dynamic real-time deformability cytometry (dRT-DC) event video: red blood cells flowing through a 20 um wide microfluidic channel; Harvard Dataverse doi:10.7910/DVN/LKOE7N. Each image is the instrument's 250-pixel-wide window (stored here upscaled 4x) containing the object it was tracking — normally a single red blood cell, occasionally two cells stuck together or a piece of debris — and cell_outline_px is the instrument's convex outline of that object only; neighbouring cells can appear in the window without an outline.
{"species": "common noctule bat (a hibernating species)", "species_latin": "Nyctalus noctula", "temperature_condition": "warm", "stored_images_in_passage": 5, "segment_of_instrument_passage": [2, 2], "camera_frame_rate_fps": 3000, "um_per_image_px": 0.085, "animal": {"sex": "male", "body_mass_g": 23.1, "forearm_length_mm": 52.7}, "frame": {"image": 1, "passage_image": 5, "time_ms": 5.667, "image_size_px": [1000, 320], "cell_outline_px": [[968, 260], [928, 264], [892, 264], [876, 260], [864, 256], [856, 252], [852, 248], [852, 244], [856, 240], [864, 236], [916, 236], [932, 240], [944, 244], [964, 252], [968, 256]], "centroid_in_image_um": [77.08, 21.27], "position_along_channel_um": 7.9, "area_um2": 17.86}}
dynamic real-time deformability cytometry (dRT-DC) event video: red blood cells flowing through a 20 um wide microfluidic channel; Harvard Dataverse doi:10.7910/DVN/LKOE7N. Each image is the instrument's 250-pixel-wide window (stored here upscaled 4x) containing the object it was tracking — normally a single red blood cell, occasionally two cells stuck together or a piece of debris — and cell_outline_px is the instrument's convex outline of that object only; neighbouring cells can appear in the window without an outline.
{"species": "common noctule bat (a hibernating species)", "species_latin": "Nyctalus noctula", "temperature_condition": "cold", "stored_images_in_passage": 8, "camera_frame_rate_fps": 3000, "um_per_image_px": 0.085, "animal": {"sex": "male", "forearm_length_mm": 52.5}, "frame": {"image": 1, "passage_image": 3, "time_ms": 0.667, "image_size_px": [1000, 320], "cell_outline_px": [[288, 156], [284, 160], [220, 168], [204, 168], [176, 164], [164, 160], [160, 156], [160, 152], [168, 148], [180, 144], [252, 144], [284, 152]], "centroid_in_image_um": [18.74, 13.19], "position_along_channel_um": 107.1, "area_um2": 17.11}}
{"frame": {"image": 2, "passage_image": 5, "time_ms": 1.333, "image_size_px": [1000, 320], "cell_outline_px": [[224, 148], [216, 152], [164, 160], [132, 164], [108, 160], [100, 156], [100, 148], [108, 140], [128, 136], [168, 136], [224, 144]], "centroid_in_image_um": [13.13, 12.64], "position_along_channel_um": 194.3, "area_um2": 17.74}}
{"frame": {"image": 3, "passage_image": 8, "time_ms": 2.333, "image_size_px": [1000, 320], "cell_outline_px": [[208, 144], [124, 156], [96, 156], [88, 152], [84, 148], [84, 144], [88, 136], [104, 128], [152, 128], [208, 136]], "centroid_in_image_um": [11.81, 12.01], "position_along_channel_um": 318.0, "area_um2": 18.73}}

§ **The exercise**:
Return all of the data precisely as it appears.

§ **Reply to the exercise**:
dynamic real-time deformability cytometry (dRT-DC) event video: red blood cells flowing through a 20 um wide microfluidic channel; Harvard Dataverse doi:10.7910/DVN/LKOE7N. Each image is the instrument's 250-pixel-wide window (stored here upscaled 4x) containing the object it was tracking — normally a single red blood cell, occasionally two cells stuck together or a piece of debris — and cell_outline_px is the instrument's convex outline of that object only; neighbouring cells can appear in the window without an outline.
{"species": "common noctule bat (a hibernating species)", "species_latin": "Nyctalus noctula", "temperature_condition": "warm", "stored_images_in_passage": 5, "segment_of_instrument_passage": [2, 2], "camera_frame_rate_fps": 3000, "um_per_image_px": 0.085, "animal": {"sex": "male", "body_mass_g": 23.1, "forearm_length_mm": 52.7}, "frame": {"image": 1, "passage_image": 5, "time_ms": 5.667, "image_size_px": [1000, 320], "cell_outline_px": [[968, 260], [928, 264], [892, 264], [876, 260], [864, 256], [856, 252], [852, 248], [852, 244], [856, 240], [864, 236], [916, 236], [932, 240], [944, 244], [964, 252], [968, 256]], "centroid_in_image_um": [77.08, 21.27], "position_along_channel_um": 7.9, "area_um2": 17.86}}
dynamic real-time deformability cytometry (dRT-DC) event video: red blood cells flowing through a 20 um wide microfluidic channel; Harvard Dataverse doi:10.7910/DVN/LKOE7N. Each image is the instrument's 250-pixel-wide window (stored here upscaled 4x) containing the object it was tracking — normally a single red blood cell, occasionally two cells stuck together or a piece of debris — and cell_outline_px is the instrument's convex outline of that object only; neighbouring cells can appear in the window without an outline.
{"species": "common noctule bat (a hibernating species)", "species_latin": "Nyctalus noctula", "temperature_condition": "cold", "stored_images_in_passage": 8, "camera_frame_rate_fps": 3000, "um_per_image_px": 0.085, "animal": {"sex": "male", "forearm_length_mm": 52.5}, "frame": {"image": 1, "passage_image": 3, "time_ms": 0.667, "image_size_px": [1000, 320], "cell_outline_px": [[288, 156], [284, 160], [220, 168], [204, 168], [176, 164], [164, 160], [160, 156], [160, 152], [168, 148], [180, 144], [252, 144], [284, 152]], "centroid_in_image_um": [18.74, 13.19], "position_along_channel_um": 107.1, "area_um2": 17.11}}
{"frame": {"image": 2, "passage_image": 5, "time_ms": 1.333, "image_size_px": [1000, 320], "cell_outline_px": [[224, 148], [216, 152], [164, 160], [132, 164], [108, 160], [100, 156], [100, 148], [108, 140], [128, 136], [168, 136], [224, 144]], "centroid_in_image_um": [13.13, 12.64], "position_along_channel_um": 194.3, "area_um2": 17.74}}
{"frame": {"image": 3, "passage_image": 8, "time_ms": 2.333, "image_size_px": [1000, 320], "cell_outline_px": [[208, 144], [124, 156], [96, 156], [88, 152], [84, 148], [84, 144], [88, 136], [104, 128], [152, 128], [208, 136]], "centroid_in_image_um": [11.81, 12.01], "position_along_channel_um": 318.0, "area_um2": 18.73}}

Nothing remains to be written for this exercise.